For CRCL investors, the core question for the second half of 2026 may no longer be "Can USDC hold onto second place?" but rather, "In an era where distribution is king, can Circle’s moat endure?" The answer remains uncertain, but the contest is already well underway.
FAQ
Q1: Why did Mizuho downgrade Circle (CRCL) to "Underperform"?
Mizuho believes Open USD’s "yield pass-through model" distributes most reserve yield to distributors, which may force Circle to give up more revenue to partners like Coinbase, compressing margins. Mizuho cut its 2027 EBITDA forecast for Circle from $1.09 billion to $699 million, and slashed its price target from $85 to $50.
Q2: What is Open USD? How is it different from USDC?
Open USD (OUSD) is a dollar stablecoin launched on June 30, 2026, by the Open Standard Alliance, which includes over 140 companies such as Visa, Stripe, BlackRock, and Coinbase. Unlike Circle, which retains most reserve yield, OUSD distributes the vast majority of reserve yield to distribution partners, keeping only a small management fee.
Q3: What is USDC’s current circulating supply and market share?

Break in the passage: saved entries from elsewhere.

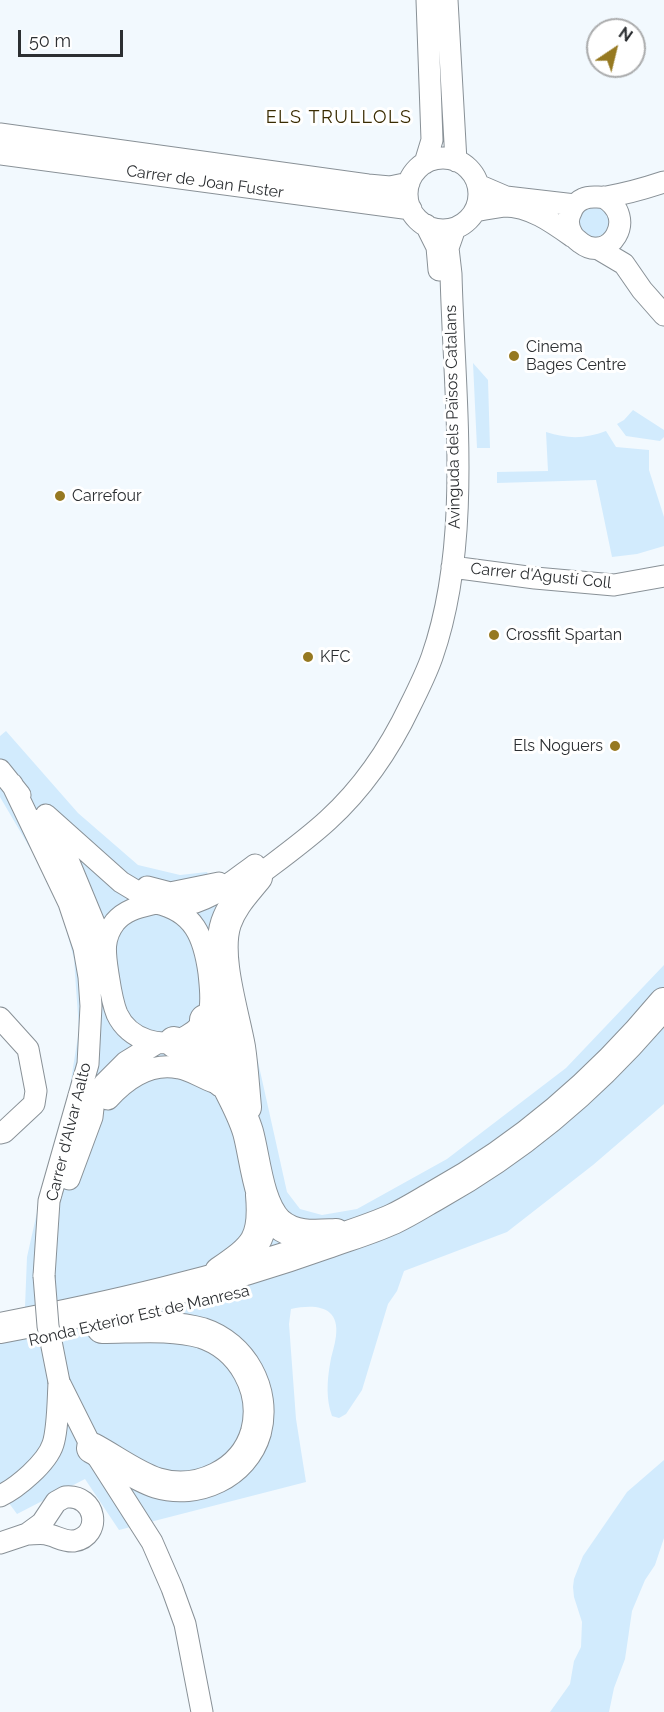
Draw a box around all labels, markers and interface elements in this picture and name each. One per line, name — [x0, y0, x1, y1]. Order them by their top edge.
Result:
scale bar — [21, 18, 126, 56]
north arrow — [586, 18, 646, 78]
text: N — [615, 23, 636, 46]
text: 50 m — [29, 30, 71, 51]
district label: ELS TRULLOLS — [266, 107, 412, 129]
street label: Carrer de Joan Fuster — [125, 161, 285, 203]
street label: Avinguda dels Països Catalans — [441, 305, 465, 529]
place label: Cinema Bages Centre — [526, 337, 626, 375]
marker: Cinema Bages Centre — [507, 349, 521, 363]
place label: Carrefour — [72, 486, 142, 506]
marker: Carrefour — [53, 489, 67, 503]
street label: Carrer d'Agustí Coll — [470, 559, 612, 593]
place label: Crossfit Spartan — [506, 625, 622, 645]
marker: Crossfit Spartan — [487, 628, 501, 642]
place label: KFC — [320, 647, 350, 667]
marker: KFC — [301, 650, 315, 664]
place label: Els Noguers — [513, 736, 603, 756]
marker: Els Noguers — [608, 739, 622, 753]
street label: Carrer d'Alvar Aalto — [43, 1061, 95, 1203]
street label: Ronda Exterior Est de Manresa — [27, 1281, 251, 1351]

As of mid-July 2026, USDC’s circulating supply is about $73 billion, down from a peak near $80 billion in March 2026. USDC is the world’s second-largest dollar stablecoin, behind Tether’s USDT (about $1.84 trillion).
Q4: What impact does Circle’s OCC trust bank license have on its stock price?
On July 10, 2026, Circle received final OCC approval to establish a nationwide digital asset trust bank, sending its pre-market stock price up over 10%. However, Mizuho argues this approval does not resolve the core issues of slowing USDC growth and intensifying competition, and the stock quickly gave back most of its gains.
Q5: What is the analyst consensus for Circle (CRCL)?
According to a survey of 25 analysts, the consensus rating for CRCL is "Buy," with a 12-month average price target of $123.35. However, the target range is wide, from a low of $55 to a high of $243, reflecting significant divergence in market views on Circle’s outlook.